The kitchen – not much more than a scullery, really – was no better. A meatsafe hung open, its meshed door crippled due to a missing hinge. The unmistakeable perfume of boiled cabbage hung in the summer air, mingled listlessly with dust motes in shafts of light. Lead piping emerged from the outer wall, leaked where it joined a brass tap. Cold water only, it seemed. Beneath the tap sat a slopstone, just a shallow brown trough held up by two walls of pitted brick, no plug to the sink, no frills here. Oh heck. Was this to be the start of my new life, then?
Anne came in, muttered something about car springs and cobbles, froze like a statue when she saw the house. ‘Bloody hell’, she finally managed. ‘Well, you were only a stride from the pavement in Maybank Street, but at least there was electricity. W
hat the hell do we do?’
I rolled up my sleeves, picked up mop and bucket. ‘Go and buy white paint and a small bag of coal. I’ll fill this copper and get moving. Have you any change for the meter?’

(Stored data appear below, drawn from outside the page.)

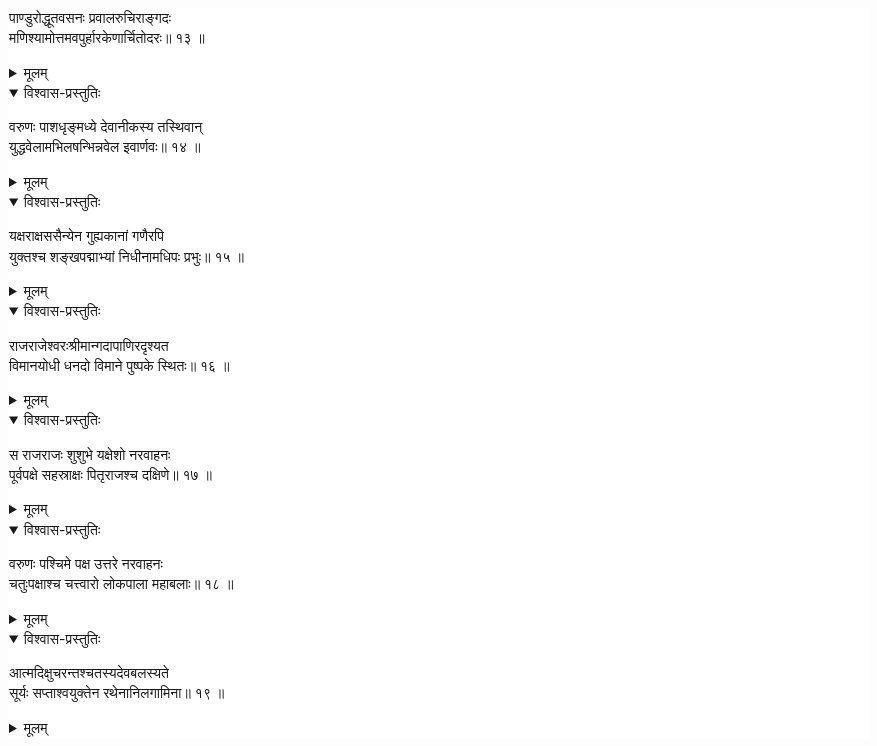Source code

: पाण्डुरोद्धूतवसनः प्रवालरुचिराङ्गदः  
मणिश्यामोत्तमवपुर्हारकेणार्चितोदरः॥ १३ ॥
</details>

<details><summary>मूलम्</summary></details>



<details open><summary>विश्वास-प्रस्तुतिः</summary>

वरुणः पाशधृङ्मध्ये देवानीकस्य तस्थिवान्  
युद्धवेलामभिलषन्भिन्नवेल इवार्णवः॥ १४ ॥
</details>

<details><summary>मूलम्</summary></details>



<details open><summary>विश्वास-प्रस्तुतिः</summary>

यक्षराक्षससैन्येन गुह्यकानां गणैरपि  
युक्तश्च शङ्खपद्माभ्यां निधीनामधिपः प्रभुः॥ १५ ॥
</details>

<details><summary>मूलम्</summary></details>



<details open><summary>विश्वास-प्रस्तुतिः</summary>

राजराजेश्वरःश्रीमान्गदापाणिरदृश्यत  
विमानयोधी धनदो विमाने पुष्पके स्थितः॥ १६ ॥
</details>

<details><summary>मूलम्</summary></details>



<details open><summary>विश्वास-प्रस्तुतिः</summary>

स राजराजः शुशुभे यक्षेशो नरवाहनः  
पूर्वपक्षे सहस्राक्षः पितृराजश्च दक्षिणे॥ १७ ॥
</details>

<details><summary>मूलम्</summary></details>



<details open><summary>विश्वास-प्रस्तुतिः</summary>

वरुणः पश्चिमे पक्ष उत्तरे नरवाहनः  
चतुःपक्षाश्च चत्त्वारो लोकपाला महाबलाः॥ १८ ॥
</details>

<details><summary>मूलम्</summary></details>



<details open><summary>विश्वास-प्रस्तुतिः</summary>

आत्मदिक्षुचरन्तश्चतस्यदेवबलस्यते  
सूर्यः सप्ताश्वयुक्तेन रथेनानिलगामिना॥ १९ ॥
</details>

<details><summary>मूलम्</summary></details>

‘You’ll get moving?’ Her eyes were round as she stared at the ancient copper that perched to one side of the fireplace. ‘You’re not moving in here, Laura. Who the hell do they think we are?’ She marched into the kitchen, trotted back straight away, an expression of anger distorting her features. ‘Get back in the car. Do you realize that the only source of water is in that so-called kitchen? To make a bath, you’ll be carrying buckets through here, traipsing back and forth like a chain gang with only one member. You are not staying in a house without proper plumbing. Come on.’
‘No.’
‘Then I’ll go on my own.’
‘Where?’
She dragged a hand through her hair, dislodged most of the chic French plait. ‘To the housing, of course. They can’t put you here, not in a place like this. You’ve two children and another on the way. This is no place for a young family.’
I sat on an old orange box, folded my hands around my knees. ‘I never expected the Savoy, Anne. We’re here under sufferance, you know. Do you think that some displaced Liverpool family will be given a brand new council house in Breightmet, three bedrooms, bathroom, south-facing rear garden? Will they hell as like! Bolton Council has a list as long as the Nile, so whichever poor woman has gone to my town will be no better off than I am. We’re as good as homeless, Anne. I’m a misfit, a woman without a man, without a fixed abode and I’m a mother whose children have no father. This is the best I’ll get to begin with. After a while, I can start crying, plead overcrowding and move on.’
She stamped a foot, looked petulant and childish. ‘I wish you’d try, Laura. I wish you’d stir yourself and stand up for your rights, because—’
‘I’ve no rights, not in Liverpool.’
‘You’ve human rights, woman! You’ve a duty to those boys as well, a duty to find them some decent accommodation.’